Second, if your deadlift variation needs work, reverse bands are a great tool. We’ve had great success performing straight sets with moderately heavy loads (80-85% of 1RM – this based off of a straight weight max.)
In this case, you may feel inclined to push your loads due to the deloading and enhanced since of confidence you’ll experience with the bands but instead, stick with one load for all sets to retrain faulty motor patterns.
Because you’re still able to use heavier loads with better technique you’ll still incur the same training effects with the advantage of maintaining great technique for all sets.
Max Effort – 1RM
Submaximal Effort – 3-6RM
Technique Work – 6 x 3 @80-85% of 1RM (based on straight weight 1RM)
Romanian Deadlift Variations
The Romanian Deadlift variations are a staple in any serious program and when used with reverse bands you’ll be able to retrain and improve your hip-hinge pattern.
Most people tend to have issues simply starting the movement – initiating with their hips. By varying the loading through ROM we’re able to eliminate the chance of compensation patterns and maximize movement execution.
We’ll still have the capacity to use heavier loads by way of the bands assisting at the bottom of each rep so gains in strength, hypertrophy, and technique are possible.
Repetition Effort Method
4-5 sets x 6-10
Power Clean Variations
Olympic Lift variations are something we use with our CrossFit athletes which provide a nice change of pace both mentally and physically and all of the aforementioned benefits such as motor pattern refinement.
The advantage is the same as that of an RDL variation – we’re unloading a percentage of the load at the bottom of each rep (how much deloading occurs is dependent on how much band tension you go with) and allowing people to “feel” heavier loads than normal from a variety of positions (floor, below the knee, and hang positions.)
In this video, I’m using a Hang Power Clean below the knee – this could be performed starting from the floor as well. This can also be performed with the Snatch if your bands are affixed high enough overhead.
Max Effort Method 1RM
Submaximal Effort Method – Heavy 1-3
Technique Work – 8 x 2 @80% of 1RM (based on straight weight max)
Bench Press Variations
The Bench Press & Floor press are variations that tend to flare up a lot of people’s shoulders.

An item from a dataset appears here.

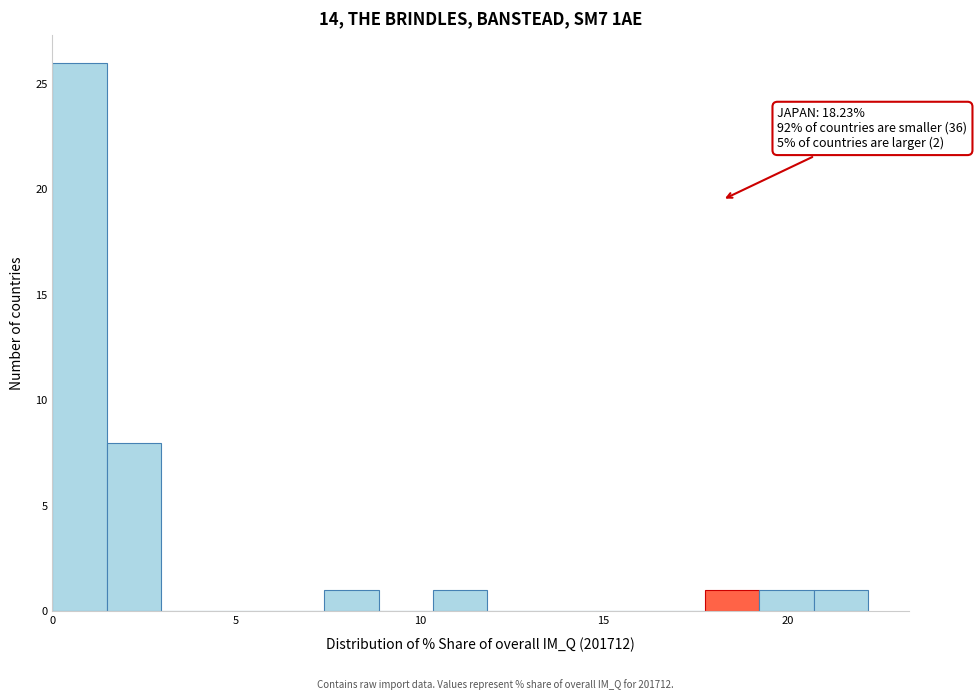

Around what value on the x-axis is the tallest bar? Give the approximate position of its centre, as read against the axis.

0.5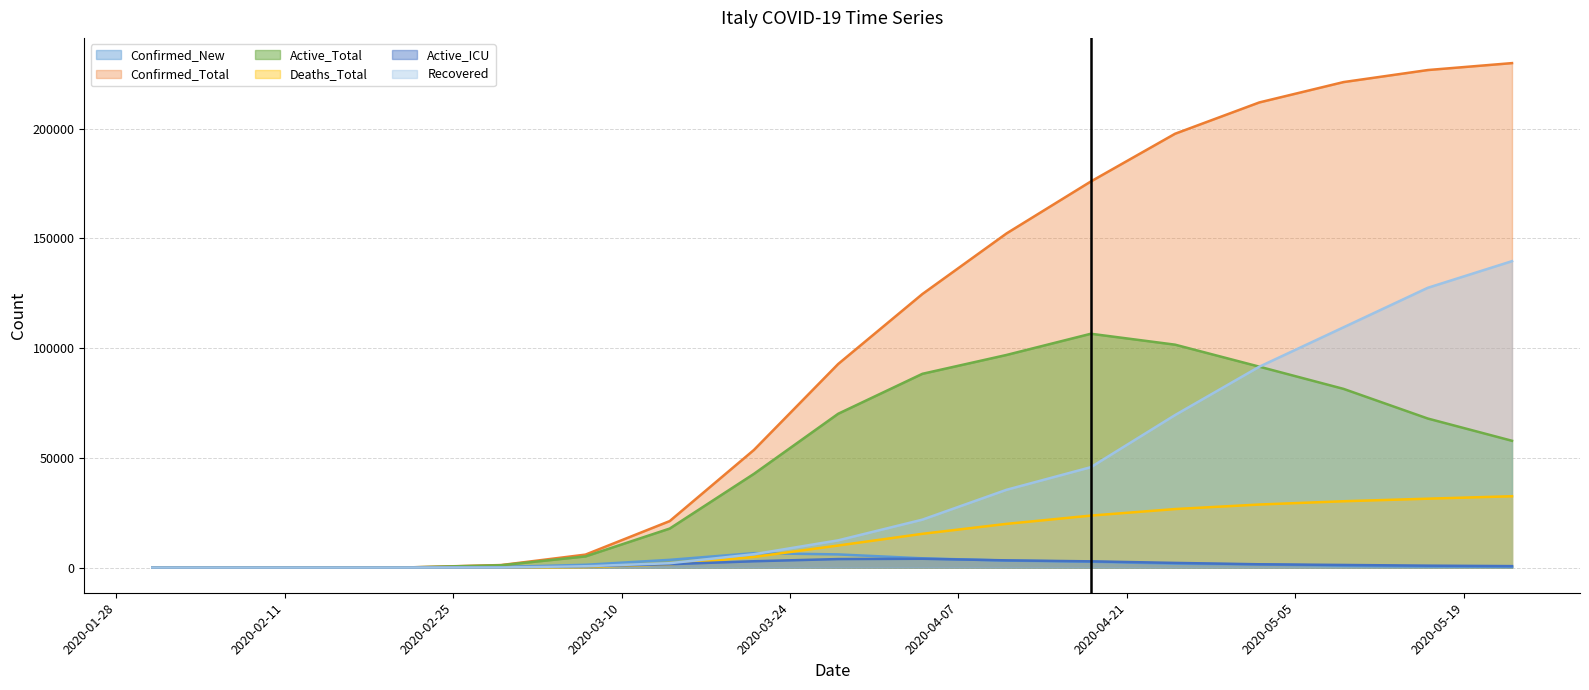

How many interior local peaks does the Confirmed_New series have?

1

If that’s the case for you then using reverse bands may be in your best interest.
You’ll be able to work with heavier loads with less chance of breakdown – most tend to internally rotate putting undue stress on their rotator cuffs.
In this case, you’ll be more likely to keep the triceps in closer relationship to the lats thus creating more stability optimizing position of the shoulder joint.

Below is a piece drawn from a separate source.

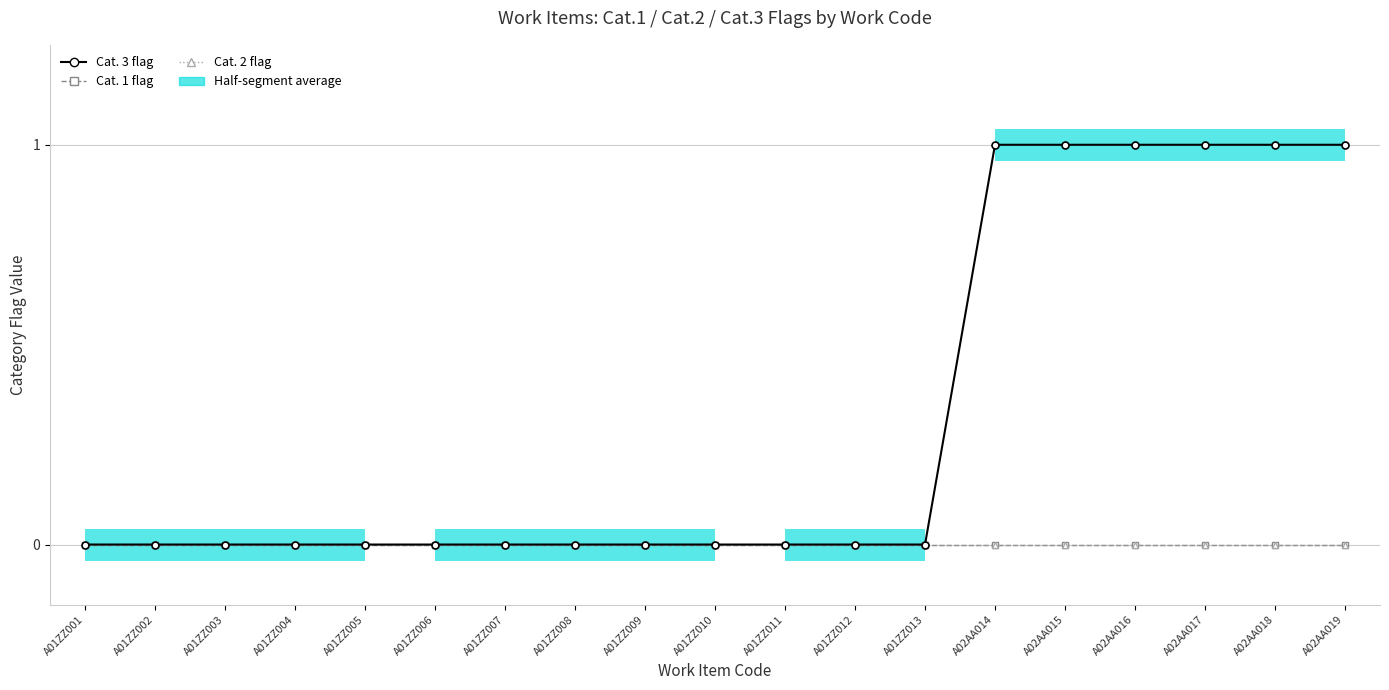

At which category is the sum across all series the highest?

A02AA014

For both variations, we use in both max effort & repetition effort scenarios with great success.
Max Effort: 1RMs
Repetition Effort: 6-10 rep sets
*Bonus – Reverse Band Goodmornings
The good-morning is a great variation for many individuals, but to be honest I don’t program it as much as other Conjugate coaches.
Reason being, this variation tends to aggravate lower-back issues that exist with many of the people I work with (the gravity line the bar creates being further away from center of mass at end range puts a lot of stress on the lumbar spine – which can be a good thing if people are able to stabilize), but add reverse bands and we can eliminate the risk of injury and increase trainability.
You won’t see this one done for maximal effort, but more so for repetitive efforts with light to moderate loads.
Repetition Effort – 4-5 x 5-8
The best part of using Reverse Bands other than simply allowing you to have another vital tool in your toolbox is that they can serve a variety of purposes – maximal strength development, technique improvement, bodybuilding, motor pattern refinement.
The most critical aspect of this method is that it allows you to maximize trainability and decrease the risk of injury – if that’s not a win-win I don’t know what is!
Moreover, you can apply these variations to your program design right away and notice a difference within a few week’s time – you’ll likely see that you’ll experience new levels of soreness in places that you’re not usually sore too.